You can find more details of the model repository in the [Triton Inference Server User Guide](https://docs.nvidia.com/deeplearning/triton-inference-server/user-guide/docs/user_guide/model_repository.html).

### Step 2: Run the Triton Server

The [memory leak](https://github.com/triton-inference-server/python_backend/pull/309) issue in TIS Python Backend prior to version r23.10 occurs when the backend is in decoupled mode. It's strongly recommended to upgrade to TIS Python Backend version [r23.10](https://github.com/triton-inference-server/python_backend/tree/r23.10) or higher to mitigate this issue.

Use the following command to start the Triton Inference Server with the specified model repository:

```
export PYTHONIOENCODING=UTF-8

tritonserver \
    --model-repository=/path/to/your/model_repository \
    --allow-grpc=1 \
    --grpc-port=33337
```

- Replace `/path/to/your/model_repository` with the actual path to the model repository you prepared in step 1.
- The `--allow-grpc=1` option enables gRPC support, which is used by our client to communicate with the server.
- The `--grpc-port` option sets the port for the Triton gRPC server. You can change this to any port that suits your environment.
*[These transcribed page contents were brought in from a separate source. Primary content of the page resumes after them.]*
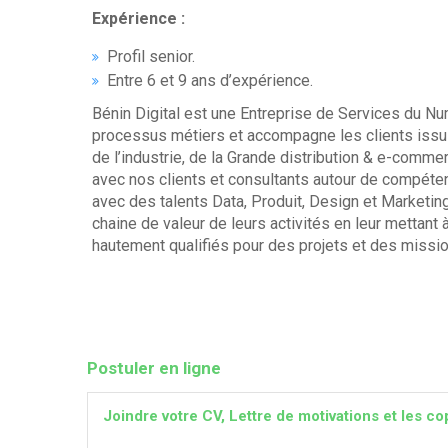
Expérience :
Profil senior.
Entre 6 et 9 ans d’expérience.
Bénin Digital est une Entreprise de Services du Nu
processus métiers et accompagne les clients issus
de l’industrie, de la Grande distribution & e-com
avec nos clients et consultants autour de compéte
avec des talents Data, Produit, Design et Marketing
chaine de valeur de leurs activités en leur mettant
hautement qualifiés pour des projets et des missio
Postuler en ligne
Joindre votre CV, Lettre de motivations et les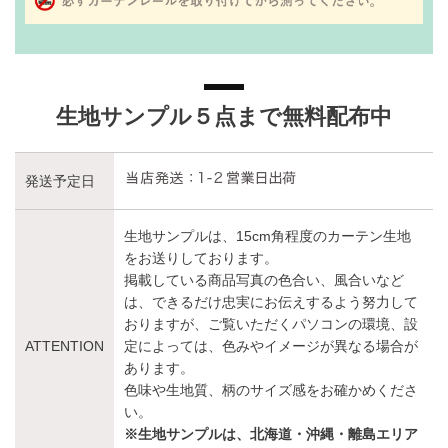
生地サンプル５点まで無料配布中
発送予定日
生地サンプルは、15cm角程度のカーテン生地
をお送りしております。
掲載している商品写真の色合い、風合いなど
は、できるだけ忠実にお伝えするよう努力して
おりますが、ご覧いただくパソコンの環境、設
ATTENTION
定によっては、色みやイメージが異なる場合が
あります。
色味や生地質、柄のサイズ感をお確かめくださ
い。
※生地サンプルは、北海道・沖縄・離島エリア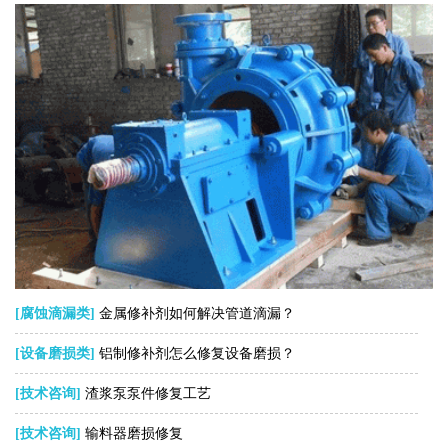
[腐蚀滴漏类]
金属修补剂如何解决管道滴漏？
[设备磨损类]
铝制修补剂怎么修复设备磨损？
[技术咨询]
渣浆泵泵件修复工艺
[技术咨询]
输料器磨损修复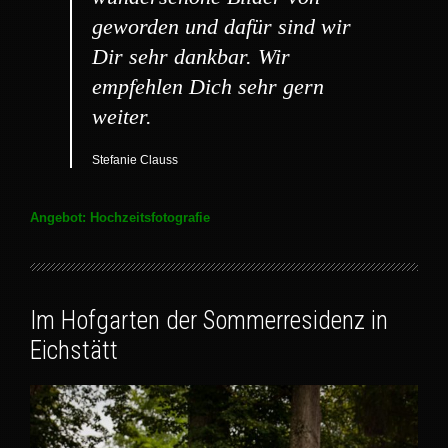
geworden und dafür sind wir
Dir sehr dankbar. Wir
empfehlen Dich sehr gern
weiter.
Stefanie Clauss
Angebot: Hochzeitsfotografie
Im Hofgarten der Sommerresidenz in
Eichstätt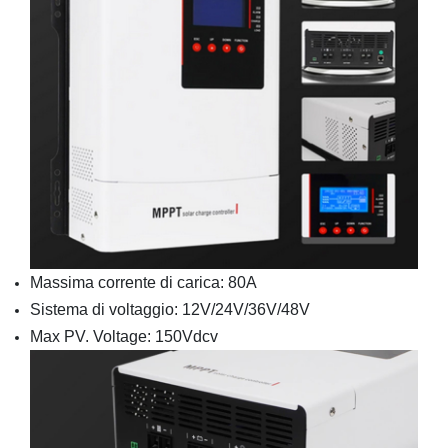
Massima corrente di carica: 80A
Sistema di voltaggio: 12V/24V/36V/48V
Max PV. Voltage: 150Vdcv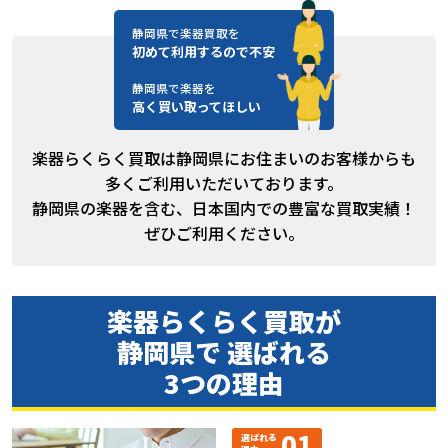
静岡県で楽器買取を
初めて利用するので不安
静岡県で楽器を
高く買い取ってほしい
楽器らくらく買取は静岡県にお住まいのお客様からも
多くご利用いただいております。
静岡県の楽器を含む、日本国内での豊富な買取実績！
ぜひご利用ください。
楽器らくらく買取が
静岡県で 選ばれる
3つの理由
01
選ばれる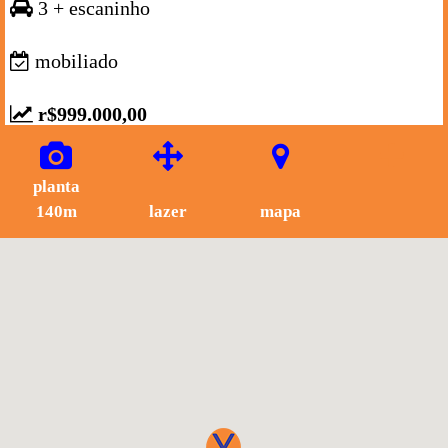
3 + escaninho
mobiliado
r$999.000,00
planta
140m
lazer
mapa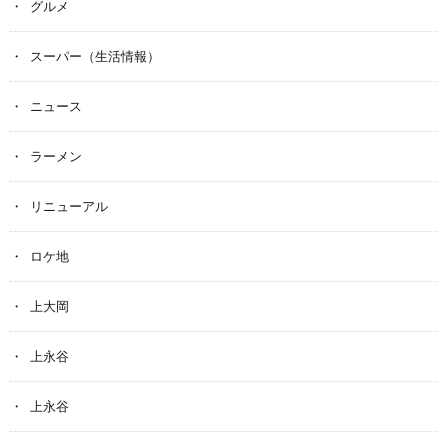
グルメ
スーパー（生活情報）
ニュース
ラーメン
リニューアル
ロケ地
上大岡
上永谷
上永谷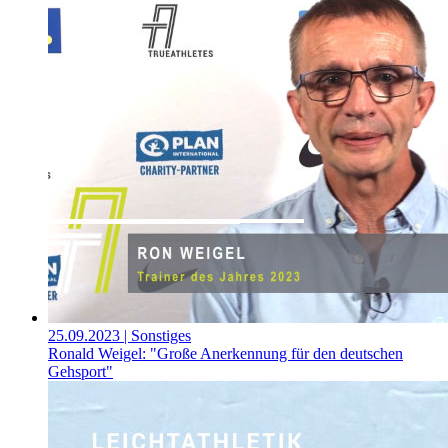
25.09.2023
| Sonstiges
Ronald Weigel: "Große Anerkennung für den deutschen
Gehsport"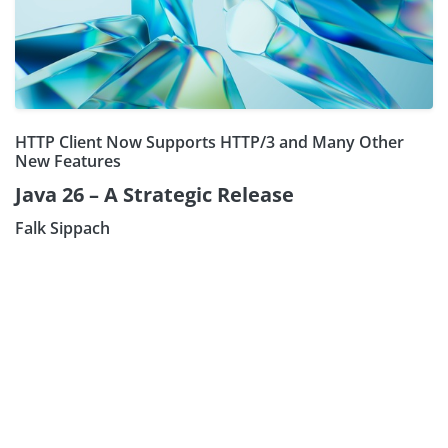
HTTP Client Now Supports HTTP/3 and Many Other
New Features
Java 26 – A Strategic Release
Falk Sippach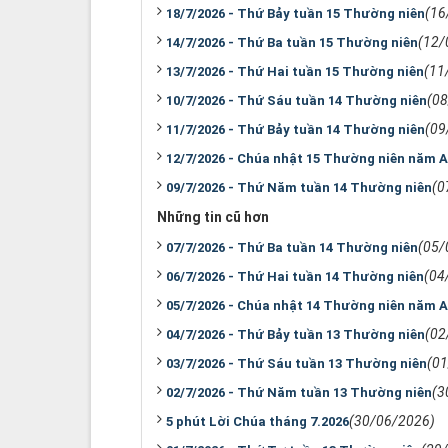
(16
18/7/2026 - Thứ Bảy tuần 15 Thường niên
(12/
14/7/2026 - Thứ Ba tuần 15 Thường niên
(11
13/7/2026 - Thứ Hai tuần 15 Thường niên
(0
10/7/2026 - Thứ Sáu tuần 14 Thường niên
(09
11/7/2026 - Thứ Bảy tuần 14 Thường niên
12/7/2026 - Chúa nhật 15 Thường niên năm A
(0
09/7/2026 - Thứ Năm tuần 14 Thường niên
Những tin cũ hơn
(05/
07/7/2026 - Thứ Ba tuần 14 Thường niên
(04
06/7/2026 - Thứ Hai tuần 14 Thường niên
05/7/2026 - Chúa nhật 14 Thường niên năm A
(02
04/7/2026 - Thứ Bảy tuần 13 Thường niên
(0
03/7/2026 - Thứ Sáu tuần 13 Thường niên
(3
02/7/2026 - Thứ Năm tuần 13 Thường niên
(30/06/2026)
5 phút Lời Chúa tháng 7.2026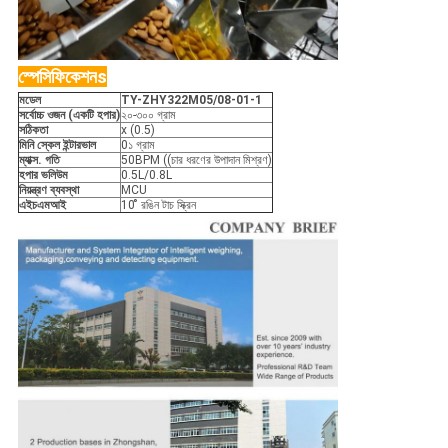
স্পেসিফিকেশন
s
মডেল
TY-
ZHY322M05/08-01-1
সর্বোচ্চ ওজন (একটি হপার)
২০-৩০০ গ্রাম
সঠিকতা
x (0.5)
মিনি স্কেল ইন্টারভাল
0১ গ্রাম
ম্যাক্স.
গতি
50BPM ((চার ধরণের উপাদান মিশ্রণ)
হপার ভলিউম
0.5L/0.8L
নিয়ন্ত্রণ ব্যবস্থা
MCU
এইচএমআই
10 ̊ রঙিন টাচ স্ক্রিন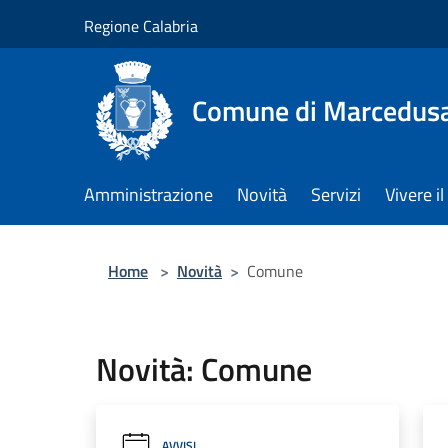
Salta al contenuto principale
Regione Calabria
Comune di Marcedus
Amministrazione
Novità
Servizi
Vivere 
Home
>
Novità
>
Comune
Novità: Comune
AVVISI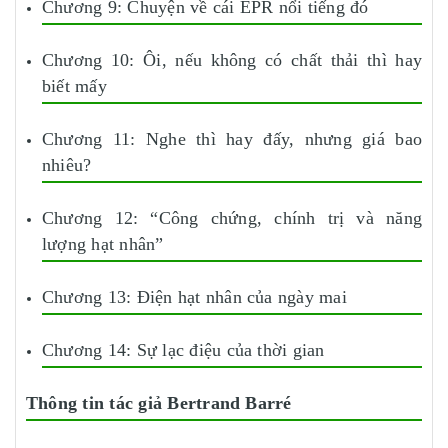
Chương 9: Chuyện về cái EPR nổi tiếng đó
Chương 10: Ôi, nếu không có chất thải thì hay
biết mấy
Chương 11: Nghe thì hay đấy, nhưng giá bao
nhiêu?
Chương 12: “Công chứng, chính trị và năng
lượng hạt nhân”
Chương 13: Điện hạt nhân của ngày mai
Chương 14: Sự lạc điệu của thời gian
Thông tin tác giả Bertrand Barré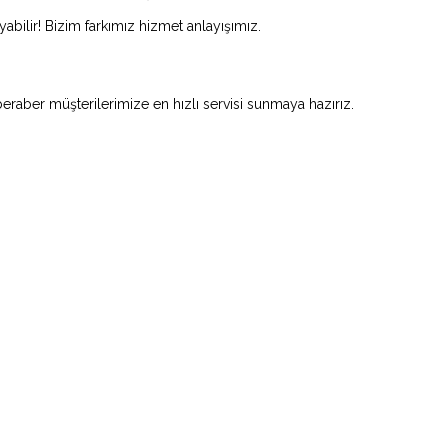
abilir! Bizim farkımız hizmet anlayışımız.
beraber müşterilerimize en hızlı servisi sunmaya hazırız.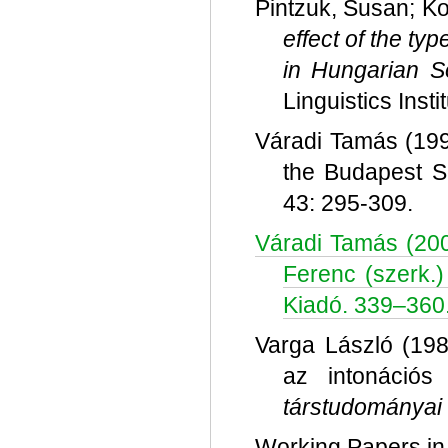
Pintzuk, Susan; Ko
effect of the ty
in Hungarian So
Linguistics Inst
Váradi Tamás (1995
the Budapest So
43: 295-309.
Váradi Tamás (2003
Ferenc (szerk.
Kiadó. 339–360
Varga László (19
az intonációs
társtudományai 
Working Papers in 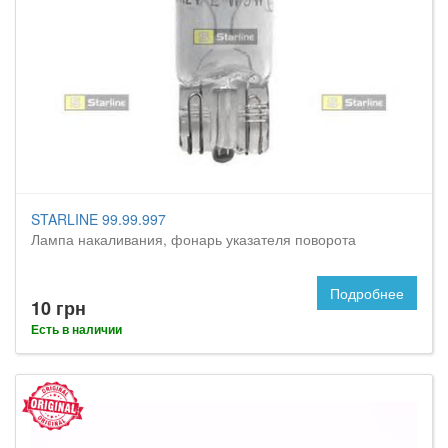
STARLINE 99.99.997
Лампа накаливания, фонарь указателя поворота
Подробнее
10 грн
Есть в наличии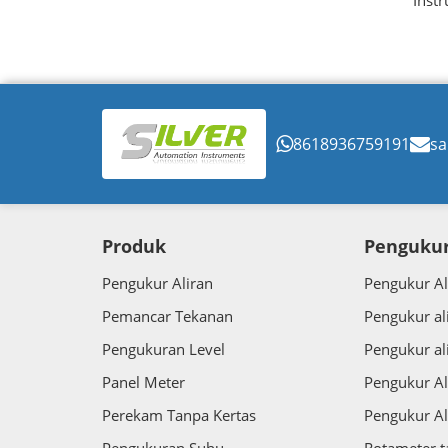
Inst
8618936759191
sa
Produk
Pengukur
Pengukur Aliran
Pengukur Al
Pemancar Tekanan
Pengukur al
Pengukuran Level
Pengukur al
Panel Meter
Pengukur Al
Perekam Tanpa Kertas
Pengukur Al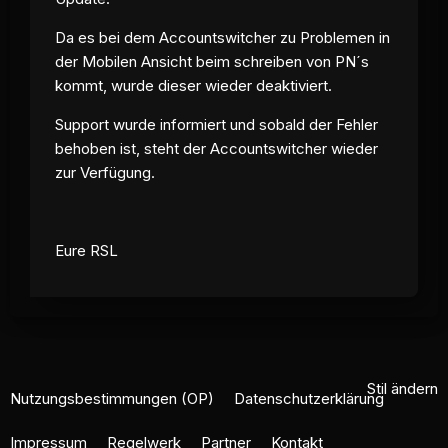
Da es bei dem Accountswitcher zu Problemen in
der Mobilen Ansicht beim schreiben von PN´s
kommt, wurde dieser wieder deaktiviert.
Support wurde informiert und sobald der Fehler
behoben ist, steht der Accountswitcher wieder
zur Verfügung.
Eure RSL
Stil ändern
Nutzungsbestimmungen (OP)
Datenschutzerklärung
Impressum
Regelwerk
Partner
Kontakt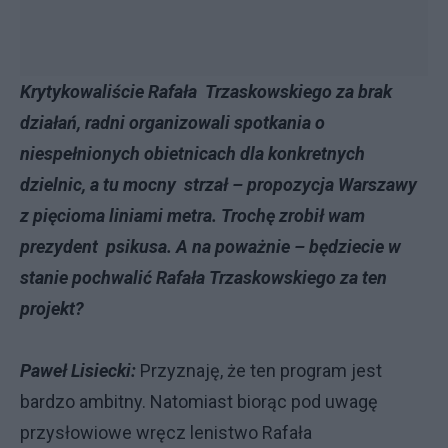
Krytykowaliście Rafała Trzaskowskiego za brak
działań, radni organizowali spotkania o
niespełnionych obietnicach dla konkretnych
dzielnic, a tu mocny strzał – propozycja Warszawy
z pięcioma liniami metra. Trochę zrobił wam
prezydent psikusa. A na poważnie – będziecie w
stanie pochwalić Rafała Trzaskowskiego za ten
projekt?
Paweł Lisiecki:
Przyznaję, że ten program jest
bardzo ambitny. Natomiast biorąc pod uwagę
przysłowiowe wręcz lenistwo Rafała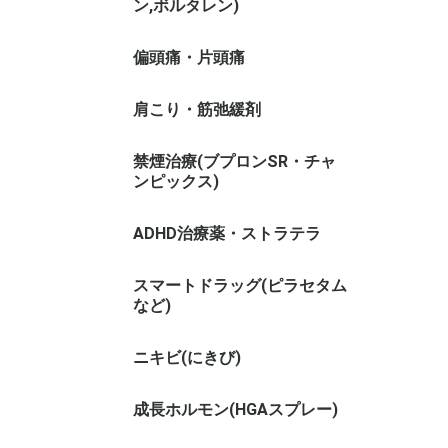
ン,ボルタレン)
偏頭痛・片頭痛
肩こり・筋弛緩剤
禁煙治療(ブプロンSR・チャ
ンピックス)
ADHD治療薬・ストラテラ
スマートドラッグ(ピラセタム
など)
ニキビ(にきび)
成長ホルモン(HGAスプレー)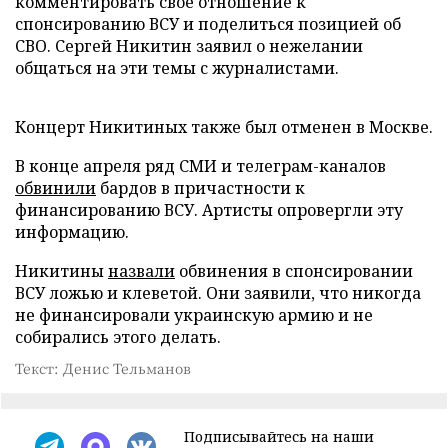
комментировать своё отношение к
спонсированию ВСУ и поделиться позицией об
СВО. Сергей Никитин заявил о нежелании
общаться на эти темы с журналистами.
Концерт Никитиных также был отменен в Москве.
В конце апреля ряд СМИ и телеграм-каналов
обвинили
бардов в причастности к
финансированию ВСУ. Артисты опровергли эту
информацию.
Никитины
назвали
обвинения в спонсировании
ВСУ ложью и клеветой. Они заявили, что никогда
не финансировали украинскую армию и не
собирались этого делать.
Текст: Денис Тельманов
Подписывайтесь на наши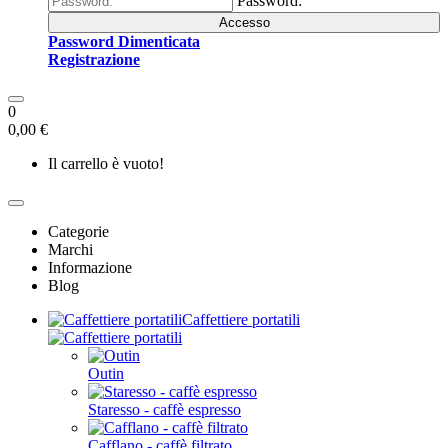
Password:
Accesso
Password Dimenticata
Registrazione
0
0,00 €
Il carrello è vuoto!
Categorie
Marchi
Informazione
Blog
Caffettiere portatili
Outin
Staresso - caffè espresso
Cafflano - caffè filtrato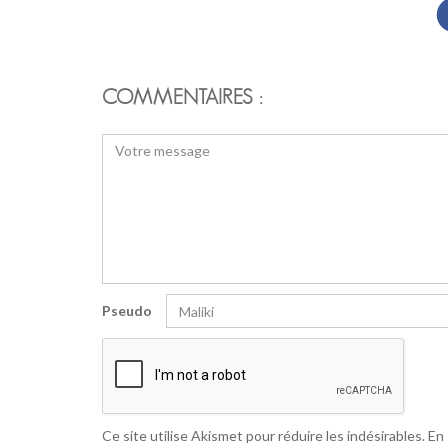
COMMENTAIRES :
Pseudo
Ce site utilise Akismet pour réduire les indésirables.
En 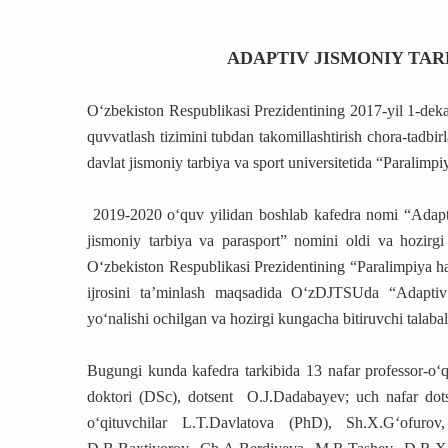
ADAPTIV JISMONIY TAR
O‘zbekiston Respublikasi Prezidentining 2017-yil 1-deka
quvvatlash tizimini tubdan takomillashtirish chora-tadbi
davlat jismoniy tarbiya va sport universitetida “Paralimpiya
2019-2020 o‘quv yilidan boshlab kafedra nomi “Adaptiv
jismoniy tarbiya va parasport” nomini oldi va hozirg
O‘zbekiston Respublikasi Prezidentining “Paralimpiya har
ijrosini ta’minlash maqsadida O‘zDJTSUda “Adaptiv s
yo‘nalishi ochilgan va hozirgi kungacha bitiruvchi talabala
Bugungi kunda kafedra tarkibida 13 nafar professor-o‘qi
doktori (DSc), dotsent O.J.Dadabayev; uch nafar dots
o‘qituvchilar L.T.Davlatova (PhD), Sh.X.G‘ofurov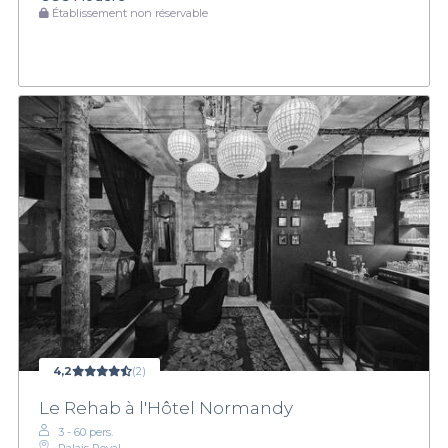
Établissement non réservable
4,2
(2)
Le Rehab à l'Hôtel Normandy
3 - 60 pers.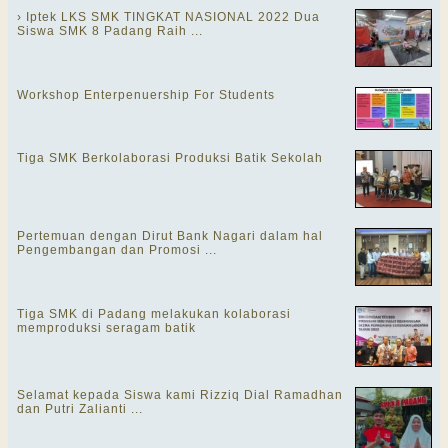
› Iptek LKS SMK TINGKAT NASIONAL 2022 Dua
Siswa SMK 8 Padang Raih ...
Workshop Enterpenuership For Students
Tiga SMK Berkolaborasi Produksi Batik Sekolah
Pertemuan dengan Dirut Bank Nagari dalam hal
Pengembangan dan Promosi ...
Tiga SMK di Padang melakukan kolaborasi
memproduksi seragam batik
Selamat kepada Siswa kami Rizziq Dial Ramadhan
dan Putri Zalianti ...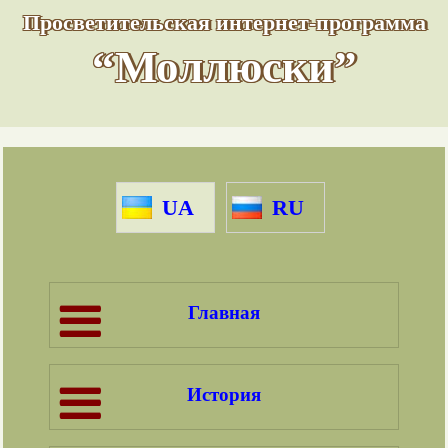
Просветительская интернет-программа
“Моллюски”
UA
RU
Главная
История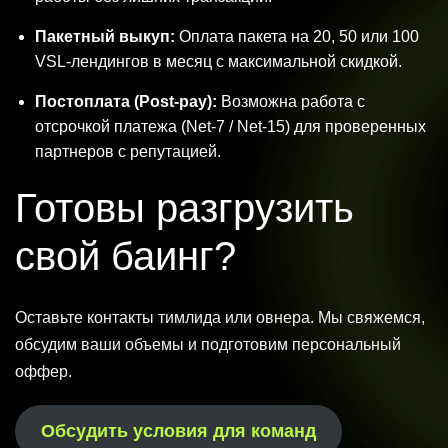
Пакетный выкуп:
Оплата пакета на 20, 50 или 100
VSL-лендингов в месяц с максимальной скидкой.
Постоплата (Post-pay):
Возможна работа с
отсрочкой платежа (Net-7 / Net-15) для проверенных
партнеров с репутацией.
Готовы разгрузить
свой баинг?
Оставьте контакты тимлида или овнера. Мы свяжемся,
обсудим ваши объемы и подготовим персональный
оффер.
Обсудить условия для команд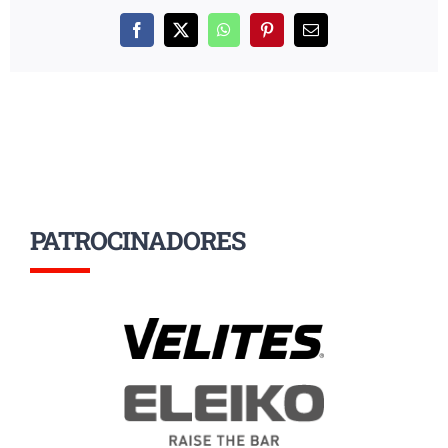
Facebook
X
WhatsApp
Pinterest
Correo
electrónico
PATROCINADORES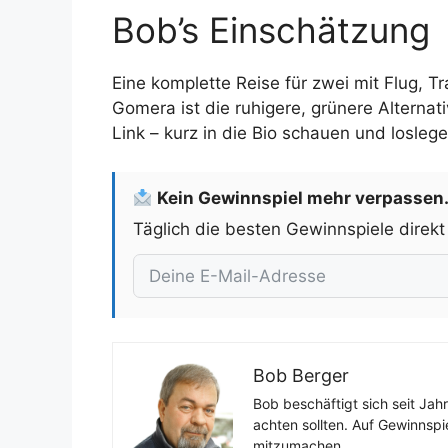
Bob’s Einschätzung
Eine komplette Reise für zwei mit Flug, 
Gomera ist die ruhigere, grünere Alternat
Link – kurz in die Bio schauen und losleg
Kein Gewinnspiel mehr verpassen
Täglich die besten Gewinnspiele direkt
Bob Berger
Bob beschäftigt sich seit Jah
achten sollten. Auf Gewinnspi
mitzumachen.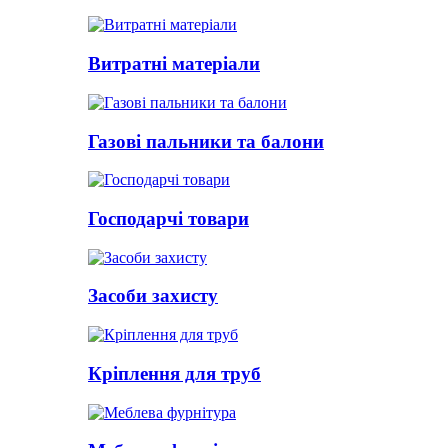
Витратні матеріали
Газові пальники та балони
Господарчі товари
Засоби захисту
Кріплення для труб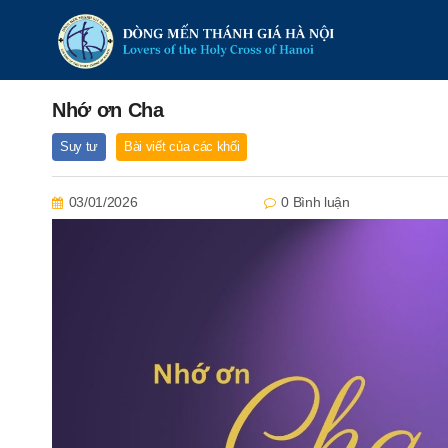
Nhớ ơn Cha
Suy tư
Bài viết của các khối
03/01/2026
0 Bình luận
Here we use `33337` as an example for following client test and performance profiling.

## Client Test

After successfully deploying the server, you can test it using the provided `client.py` script:

```
python3 client.py
```

- Before running the client script, make sure that the server's address and port in the `client.py` file match the ones you configured for the Triton server.

## Performance Profiling

The `profile_triton_python_backend.py` script in the `benchmark/` folder is provided to help you profile the performance of this Triton Python backend.

```
python3 benchmark/profile_triton_python_backend.py 0.0.0.0:33337 /path/to/model /path/to/ShareGPT_V3_unfiltered_cleaned_split.json --num_prompts 1000 --concurrency=128
```

- Replace `0.0.0.0:33337` with the address and port of your Triton server.
- Replace `/path/to/model` with the path to your model weights.
- Replace `/path/to/ShareGPT_V3_unfiltered_cleaned_split.json` with the path to your dataset file.
- The `--num_prompts=1000` option specifies the number of prompts you want to use for profiling.
- The `--concurrency=128` option specifies the number of concurrent requests to send to the Triton server for profiling.